Destaca que la interpretación contraria “podría importar un incentivo a la invocación de una causal errada, validando un aprovechamiento del propio dolo o torpeza, por cuanto significaría que un despido injustificado, en razón de una causal impropia, produciría efectos que benefician a quien lo practica, a pesar de que la sentencia declare la causal improcedente e injustificada (…) logrando así una inconsistencia, pues el despido sería injustificado, pero la imputación, consecuencia del término por necesidades de la empresa, mantendría su eficacia”.

La decisión se adoptó con el voto en contra de la ministra Gloria Ana Chevesich y el abogado integrante Gonzalo Ruz, quienes estuvieron por acoger la impugnación, argumentado que el seguro obligatorio consagrado en la Ley N°19.728, estableció un sistema de ahorro obligatorio sobre la base de la instauración de cuentas individuales por cesantía, y la creación de un fondo de cesantía solidario que opera como uno de reparto complementario, que se financia con una fracción que aporta el empleador y otra que es de origen estatal.

De esta forma, tratándose de las causales de término de contrato de trabajo que no dan derecho a indemnización por años de servicios, dicho seguro actúa como una suerte de resarcimiento a todo evento, puesto que el trabajador con la sola presentación de los antecedentes que den cuenta de la desvinculación, tiene derecho a efectuar giros mensuales con cargo al fondo formado con las cotizaciones aportadas y su rentabilidad.

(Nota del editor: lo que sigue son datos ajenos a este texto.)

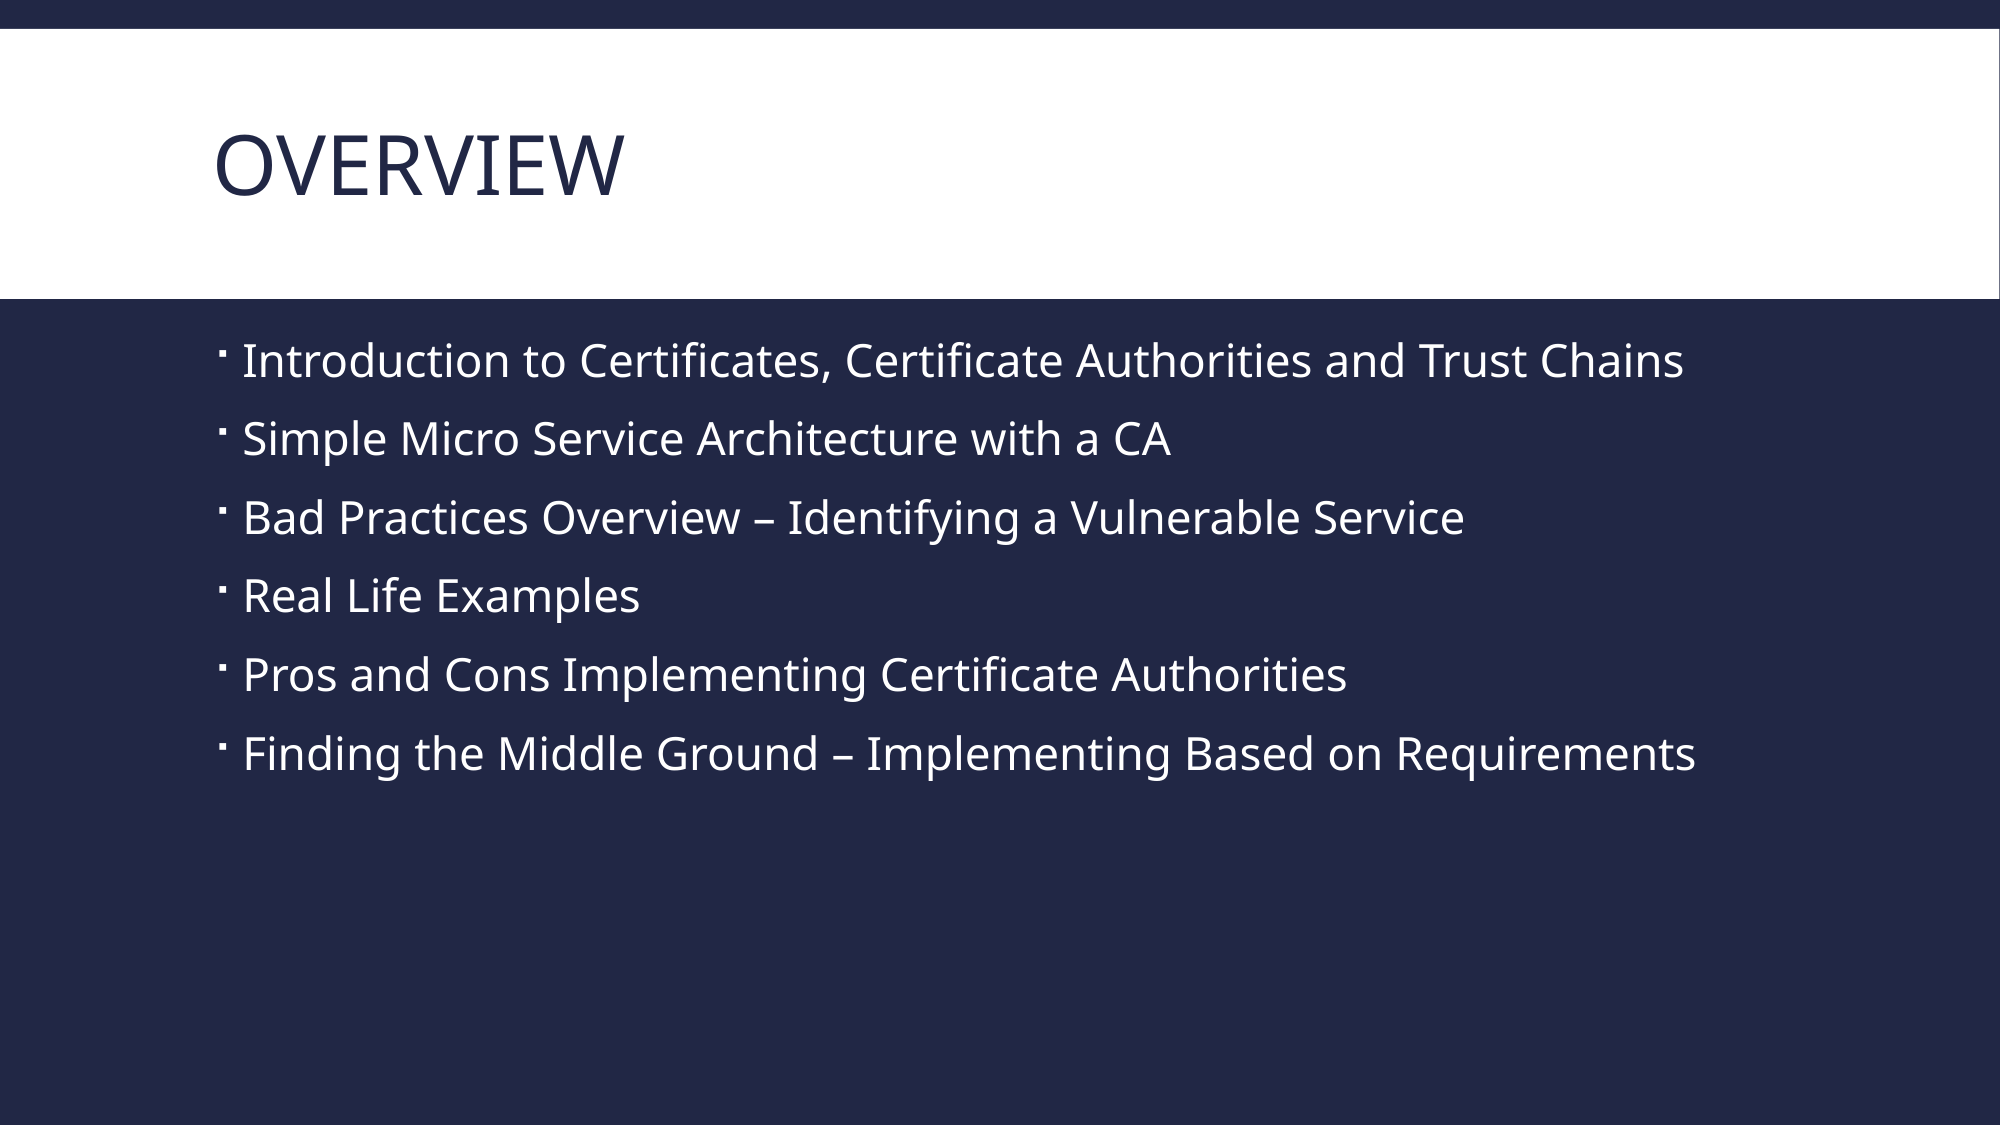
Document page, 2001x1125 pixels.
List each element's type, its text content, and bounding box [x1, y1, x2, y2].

title Overview [197, 46, 1803, 295]
list Introduction to Certificates, Certificate Authorities and Trust Chains Simple Micro Service Architecture with a CA Bad Practices Overview – Identifying a Vulnerable Service Real Life Examples Pros and Cons Implementing Certificate Authorities Finding the Middle Ground – Implementing Based on Requirements [197, 329, 1803, 1020]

No obstante, conforme a lo dispuesto en el referido artículo 13, si el contrato de trabajo termina por las causales previstas en el artículo 161 del Código del Trabajo, el afiliado tiene derecho a la indemnización por años de servicios prevista en el inciso segundo del artículo 163 del citado código, con un límite máximo de trescientos treinta días de remuneración, a menos que se haya pactado, individual o colectivamente, una superior, caso en el cual se aplicará esta última; prestación a la que se debe imputar la parte del saldo de la Cuenta Individual por Cesantía constituida por las cotizaciones que efectuó el empleador, más su rentabilidad, deducidos los costos de administración que correspondan, con cargo a las cuales el asegurado pueda hacer retiros en la forma que señala el artículo 15 de la misma ley; no pudiendo, en ningún caso, tomarse en cuenta el monto constituido por los aportes del trabajador. En consecuencia, lo que el empleador está obligado a pagar, en definitiva, es la diferencia que se produce entre el monto acumulado como resultado de su aporte en la citada cuenta y el equivalente a treinta días de la última remuneración mensual devengada por cada año de servicio y fracción superior a seis meses.

Finalmente, hacen presente que el inciso penúltimo del artículo 168 del Código del Trabajo dispone que, si el juez tiene por no acreditada la aplicación de una o más de las causales consagradas en los artículos 159 y 160, se debe entender que su término se produjo por alguna de aquellas del artículo 161, en la fecha en que se invocó la causal, surgiendo el derecho a los incrementos legales pertinentes. Por lo tanto, la calificación judicial que se haga del despido tiene como efecto económico el incremento legal respectivo sin incidir a los fines de la imputación en comento.